Beginners will find this to be the perfect introduction to baking great bread. You can use it to learn about the essential ingredients that go into bread, practice your kneading and other techniques, and discover the perfect baking time in your oven.
It's best if you start with one loaf to see how it turns out. If needed, you can make slight adjustments on a second loaf. Your family will not mind your trials and you'll quickly find why baking your own bread is so much better than buying loaves at the store.
Experienced bakers will also find that this recipe is a perfect base for experimentation. If you're adventurous, feel free to alter and play with it to create your own bread recipes.
- 3/4 cup warm water
active dry yeast (1 package)
- 1 teaspoon salt
- 1 1/2 tablespoons sugar
- 1 tablespoon vegetable shortening
- 1/2 cup milk
- 3 cups all-purpose flour (approximately)
Note: while there are multiple steps to this recipe, this bread is broken down into workable categories to help you better plan for preparation and baking.
Mixing the Bread Dough
The first step in any bread recipe is to make the dough. It's very easy and after a few loaves, you will discover the perfect amount of flour to use.
Gather the ingredients.
Pour the warm water in a large bowl.
Slowly stir in the dry yeast and continue to stir until all of the yeast is dissolved.
Add the salt, sugar, shortening, and milk to the bowl. Stir until everything is thoroughly combined.
Mix in the first 2 cups of flour.
If needed, begin adding more flour, one tablespoon at a time, until the dough chases the spoon around the bowl.
Prepare and Bake the Bread Dough
Once you have mixed the bread dough, it is time to work it and let it rise. This is often the stage that turns many bakers away from making homemade bread because it does take time for bread to rise and practice to learn how to knead the dough. After a few loaves, you'll be a natural.

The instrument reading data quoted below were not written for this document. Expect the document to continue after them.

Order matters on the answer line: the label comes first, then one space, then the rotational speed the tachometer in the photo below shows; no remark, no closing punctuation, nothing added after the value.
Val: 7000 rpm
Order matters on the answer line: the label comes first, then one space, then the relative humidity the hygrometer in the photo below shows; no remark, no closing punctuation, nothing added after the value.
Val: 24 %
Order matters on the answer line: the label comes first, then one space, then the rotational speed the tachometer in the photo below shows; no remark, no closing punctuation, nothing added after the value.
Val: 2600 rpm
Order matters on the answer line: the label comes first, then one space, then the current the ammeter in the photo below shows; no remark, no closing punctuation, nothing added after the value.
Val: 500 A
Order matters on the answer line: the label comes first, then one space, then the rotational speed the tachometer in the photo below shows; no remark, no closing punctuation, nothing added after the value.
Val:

Turn the dough out onto a floured board and knead. Add small spoonfuls of flour as needed, until the dough is soft and smooth (not sticky to the touch).

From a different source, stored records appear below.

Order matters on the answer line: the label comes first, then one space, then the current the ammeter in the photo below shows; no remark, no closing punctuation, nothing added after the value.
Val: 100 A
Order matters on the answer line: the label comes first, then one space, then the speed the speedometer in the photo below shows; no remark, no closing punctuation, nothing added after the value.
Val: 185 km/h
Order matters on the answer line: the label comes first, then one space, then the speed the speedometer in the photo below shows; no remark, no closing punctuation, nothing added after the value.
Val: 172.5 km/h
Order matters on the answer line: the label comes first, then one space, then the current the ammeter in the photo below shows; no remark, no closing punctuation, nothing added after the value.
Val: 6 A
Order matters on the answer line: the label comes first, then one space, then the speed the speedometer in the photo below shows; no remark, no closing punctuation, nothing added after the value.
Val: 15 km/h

Put the dough in a greased or buttered bowl, turn the dough over so that the top of dough is greased.
Cover and let the dough rise in warm, draft-free spot for 1 hour.

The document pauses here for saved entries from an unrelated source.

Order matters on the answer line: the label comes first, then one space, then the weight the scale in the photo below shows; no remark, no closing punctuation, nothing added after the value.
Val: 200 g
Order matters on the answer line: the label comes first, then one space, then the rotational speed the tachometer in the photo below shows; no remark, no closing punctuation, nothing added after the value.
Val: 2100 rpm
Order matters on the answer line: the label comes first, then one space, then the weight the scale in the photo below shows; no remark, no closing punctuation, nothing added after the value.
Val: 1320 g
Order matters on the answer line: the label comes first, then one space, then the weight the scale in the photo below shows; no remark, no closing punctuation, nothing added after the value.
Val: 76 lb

Turn out onto a floured board and knead.
Preheat oven to 375 F.
Form the dough into a loaf and set in buttered bread pan.
Cover and let rise for about 30 minutes.
Score the risen dough by cutting three slashes across the top with a sharp knife.
Place it in the oven and bake for about 45 minutes or until golden brown.
Turn out the loaf of bread and let cool on a rack or clean dishtowel.
Serve and enjoy!
- You may or you may not need to use all the flour that is called for in this recipe. The amounts vary depending on many factors, including weather, which is why most bread recipes only give an approximate amount of flour needed.
- Contrary to popular belief, salt does not kill the yeast. It simply slows down the yeast growth and this is called retarding: the salt 'retards' the yeast.
- Use bottled water instead of tap water to make your breads. Water softeners and chlorinated public water can sometimes kill the yeast needed to make your bread dough rise.
- Brush loaves with milk before baking to produce a dark, shiny crust.
- Brush loaves with egg white before baking to produce a shiny crust.
- Spraying loaves with water while they bake will produce a crispy crust.
- Brush loaves with butter immediately after baking to produce a soft crust.